Robot K9, misalnya, mampu beroperasi hingga 8 jam non-stop, tahan terhadap panas, hujan, dan bahkan tidak memerlukan pelatih atau makanan seperti anjing asli.
Teknologi Buatan Anak Bangsa: Kolaborasi Lokal dan Benchmark Global
Yang menarik, sebagian besar robot ini merupakan hasil kolaborasi Polri dengan perusahaan dalam negeri, salah satunya PT SARI Teknologi. Polri juga mengaku telah melakukan benchmarking atau studi banding ke beberapa negara yang sudah lebih dulu mengadopsi teknologi robot polisi, seperti:
Singapura dengan robot “Xavier” yang patroli di taman-taman publik.
China dan Dubai yang telah menerapkan robot patroli dengan AI deteksi wajah.
Thailand yang menggunakan robot untuk bantuan di bencana banjir.
Robot yang tampil di HUT Bhayangkara masih dalam tahap uji coba dan pengembangan lanjutan. Polri menargetkan seluruh sistem kecerdasan buatan (AI) dapat dioptimalkan pada tahun 2030, termasuk kemampuan navigasi otomatis, pengambilan keputusan berbasis data, serta interaksi suara dua arah dengan masyarakat.
Sorotan Publik: Apresiasi dan Kritik Soal Anggaran
Meski inovasi ini diapresiasi, sebagian publik mempertanyakan anggaran dan urgensinya. Berdasarkan informasi yang beredar di media sosial dan forum-forum daring, satu unit robot humanoid diperkirakan seharga Rp 800 juta – Rp 1 miliar, sedangkan robo-dog sekitar Rp 20 juta – Rp 25 juta per unit.
Beberapa komentar netizen yang viral antara lain:
“Canggih sih, tapi apa benar sudah saatnya? Polisi di lapangan masih banyak yang kekurangan alat bantu dasar.”
“Pamer robot saat HUT oke, tapi kalau cuma show tanpa kejelasan operasional ya percuma.”
Isu ini semakin hangat setelah video latihan polisi bersama robot tersebar di media sosial dan dibagikan ulang oleh banyak akun besar.
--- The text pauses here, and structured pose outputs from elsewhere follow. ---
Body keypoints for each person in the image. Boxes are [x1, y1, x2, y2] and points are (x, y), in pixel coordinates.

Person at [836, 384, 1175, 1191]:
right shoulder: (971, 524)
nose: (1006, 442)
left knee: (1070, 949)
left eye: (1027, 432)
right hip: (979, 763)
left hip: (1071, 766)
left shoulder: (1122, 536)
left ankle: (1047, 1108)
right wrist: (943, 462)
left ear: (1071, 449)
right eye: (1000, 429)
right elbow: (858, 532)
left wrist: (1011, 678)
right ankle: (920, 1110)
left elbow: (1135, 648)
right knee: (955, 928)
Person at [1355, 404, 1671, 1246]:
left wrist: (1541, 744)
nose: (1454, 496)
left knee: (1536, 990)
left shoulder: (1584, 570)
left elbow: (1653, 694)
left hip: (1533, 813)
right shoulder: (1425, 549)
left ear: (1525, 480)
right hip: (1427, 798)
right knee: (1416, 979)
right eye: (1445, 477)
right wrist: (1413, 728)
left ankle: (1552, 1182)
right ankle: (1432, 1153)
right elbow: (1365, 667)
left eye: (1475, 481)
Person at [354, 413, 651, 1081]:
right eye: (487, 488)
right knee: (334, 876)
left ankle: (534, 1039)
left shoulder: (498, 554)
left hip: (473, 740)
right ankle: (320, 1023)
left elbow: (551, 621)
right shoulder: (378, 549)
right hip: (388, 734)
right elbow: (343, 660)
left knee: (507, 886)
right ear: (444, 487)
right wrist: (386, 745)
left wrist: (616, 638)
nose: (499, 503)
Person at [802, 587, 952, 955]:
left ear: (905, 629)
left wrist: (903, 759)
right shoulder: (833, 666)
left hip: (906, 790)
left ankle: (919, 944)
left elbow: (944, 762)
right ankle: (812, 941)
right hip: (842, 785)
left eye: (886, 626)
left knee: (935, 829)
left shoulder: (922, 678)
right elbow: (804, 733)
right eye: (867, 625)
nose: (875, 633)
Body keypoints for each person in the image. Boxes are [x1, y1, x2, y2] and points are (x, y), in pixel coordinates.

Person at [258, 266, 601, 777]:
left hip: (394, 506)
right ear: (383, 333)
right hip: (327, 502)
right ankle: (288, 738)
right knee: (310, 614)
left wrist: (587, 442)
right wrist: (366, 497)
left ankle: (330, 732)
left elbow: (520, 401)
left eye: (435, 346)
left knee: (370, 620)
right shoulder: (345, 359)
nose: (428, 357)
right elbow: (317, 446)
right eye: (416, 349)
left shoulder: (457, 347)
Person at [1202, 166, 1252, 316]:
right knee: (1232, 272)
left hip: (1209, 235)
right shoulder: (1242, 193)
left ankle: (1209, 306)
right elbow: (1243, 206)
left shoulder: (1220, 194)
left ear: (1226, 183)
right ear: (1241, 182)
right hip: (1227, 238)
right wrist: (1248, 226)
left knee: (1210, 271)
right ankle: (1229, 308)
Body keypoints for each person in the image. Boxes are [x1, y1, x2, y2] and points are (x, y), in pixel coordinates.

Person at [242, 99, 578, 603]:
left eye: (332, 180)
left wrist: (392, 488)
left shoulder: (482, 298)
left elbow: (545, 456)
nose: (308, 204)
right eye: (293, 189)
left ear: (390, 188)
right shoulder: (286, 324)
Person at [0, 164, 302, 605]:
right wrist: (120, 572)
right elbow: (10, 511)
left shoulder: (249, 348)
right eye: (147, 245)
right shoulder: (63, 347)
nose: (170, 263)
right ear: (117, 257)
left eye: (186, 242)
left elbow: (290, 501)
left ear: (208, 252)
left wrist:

Tantangan dan Masa Depan Transformasi Digital Polri
Langkah Polri untuk mengadopsi teknologi robotik tentu patut diapresiasi, namun tantangan besar tetap menanti:
Transparansi pengadaan dan efisiensi anggaran.
Peningkatan kemampuan personel untuk mengoperasikan teknologi canggih.
Pembuatan regulasi yang mengatur penggunaan robot dalam operasi nyata.
Evaluasi manfaat robot dalam konteks sosial, terutama soal kepercayaan publik.
Jika dijalankan dengan tepat, teknologi ini bisa menjadi solusi di masa depan. Tapi jika hanya berfungsi sebagai ajang pamer, maka potensi luar biasa tersebut bisa berakhir menjadi gimmick belaka.